After you have a baby every single day is a learning experience. But i can honestly say that i started learning how to be a mom from my own biological mother. She taught me how i should treat my own kids because she never treated me how i should have been treated as her daughter. I was given up for adoption at 7 years old. Sounds weird right? Well it was an extremely weird and unfortunate situation. One i will never forget. It’s not that my memories before he age of 7 were great, they definitely weren’t. It’s the fact that after i was abandoned by my biological mother, things just continued to get worse and worse. I wanted to give up so many times. Too many times really. But i didn’t. I knew God wanted me to keep moving forward. And ever since i had my first son, i understand why. If anything i should thank my biological mother i suppose. Sure she could have treated me better and more like a daughter than just a dollar sign or someone that wasn’t really hers anymore. Sure that probably would have made life a whole lot easier if i had a better mother figure in my life. But here’s the thing, any way you look at it, i learned.
I learned what NOT to do when being a parent. And i didn’t just learn it from her. I learned it from my biological father also who wasn’t always the greatest dad. So to be a mom is something special to me. I don’t take the job lightly and i certainly don’t take my babies for granted. I fell in love the day i found out i was pregnant with my son and the day i found out i was pregnant with my daughter.

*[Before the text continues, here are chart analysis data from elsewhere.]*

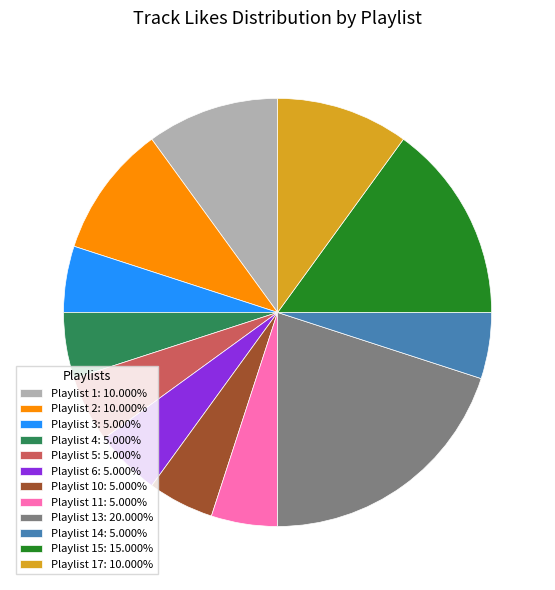

Is Playlist 14: 5.000% the majority of the pie?

No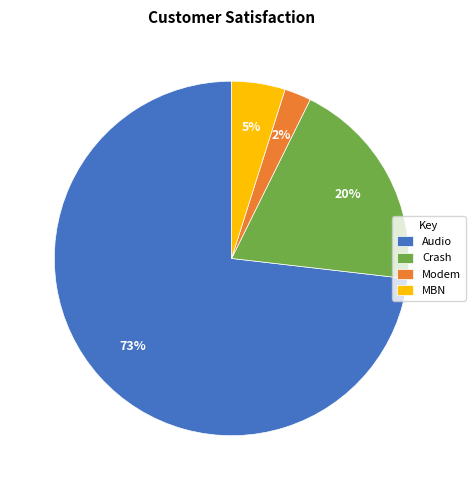

How many slices are in this pie chart?

4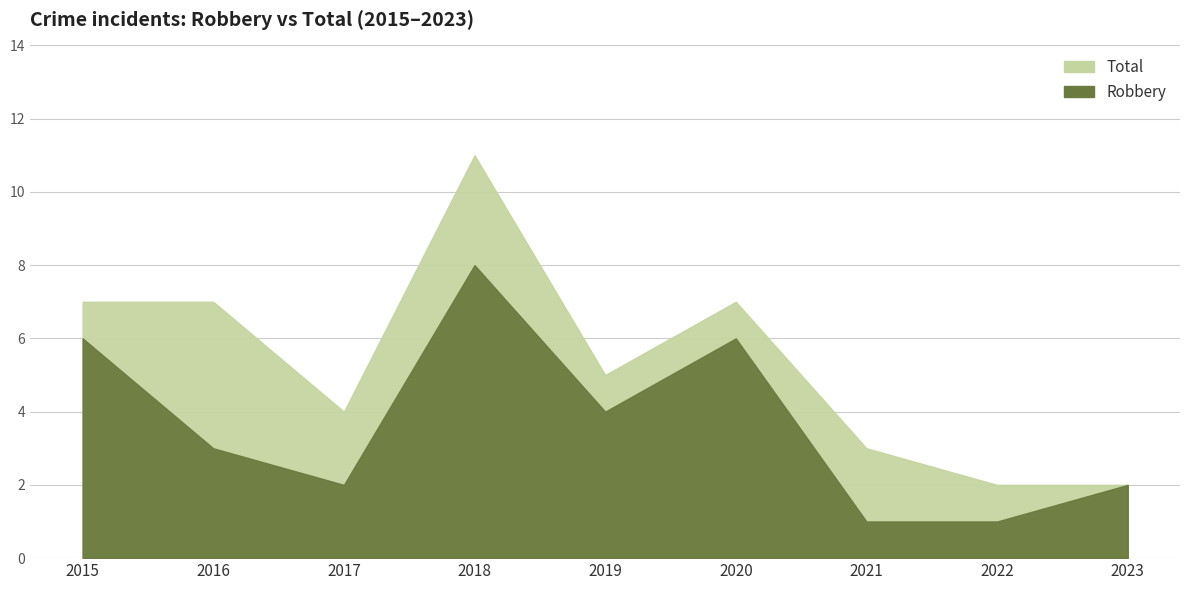

Rank the categories by Total value from lowest to highest.

2022, 2023, 2021, 2017, 2019, 2015, 2016, 2020, 2018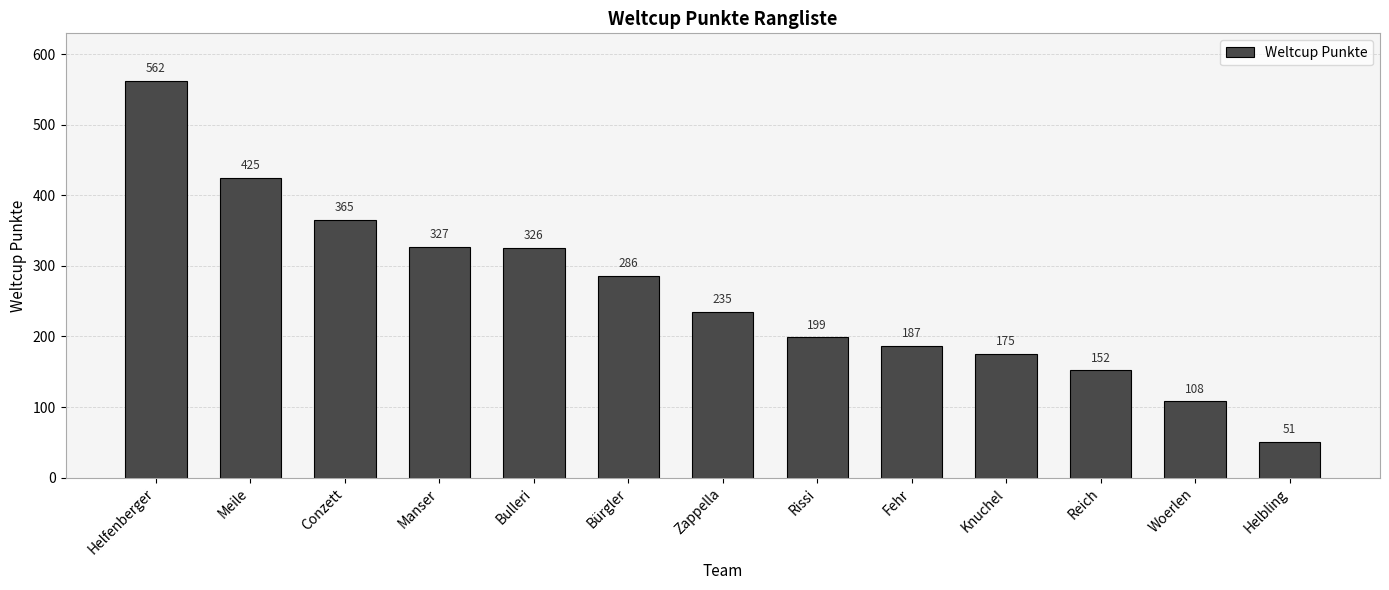

Approximately how many times larger is the value at Rissi compared to Fehr?

1.1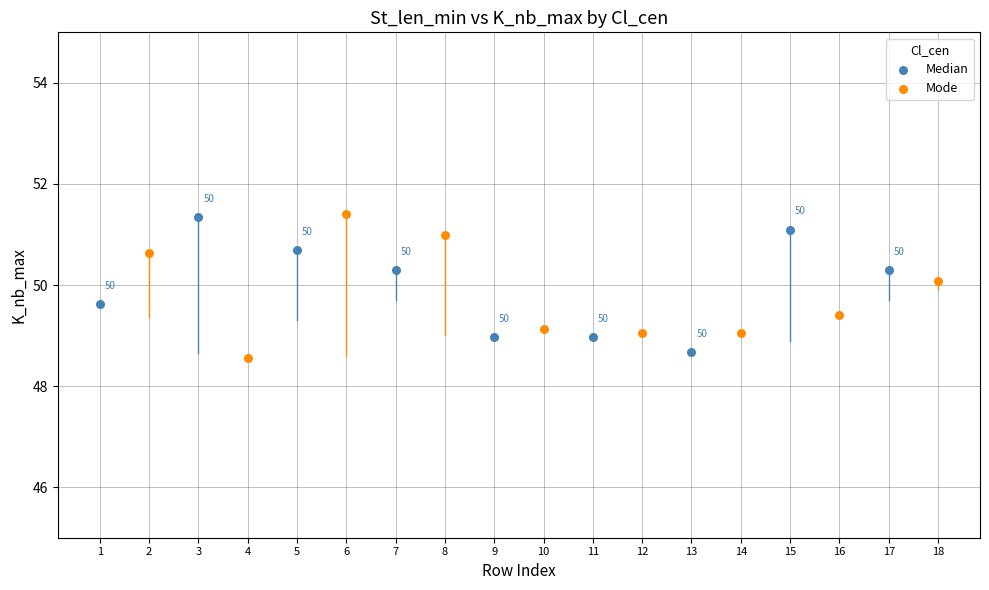

Which series contains the lowest Y value?

Mode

I may not be a perfect mom but i try my best and i do everything i can to ensure my babies happiness. Before you become a mom, really make sure you want. Really make sure it’s what God wants for you. I never hesitated after i found out about the pregnancies with my little boy and this current little gal in my belly. When you know, you know. Good luck on your journey to motherhood/parenthood. Continue praying and God will provide your answer when he sees fit. And if you feel like you’re not getting an answer, take it as a sign from God that it’s not the right time for whatever it is you’re wanting.
But never stop praying. In my darkest days AND my brightest days I’ve always had God but my side and he’s NEVER let me down. He will do the same for you! Happy Tuesday y’all! Stay positive and remember, you got this!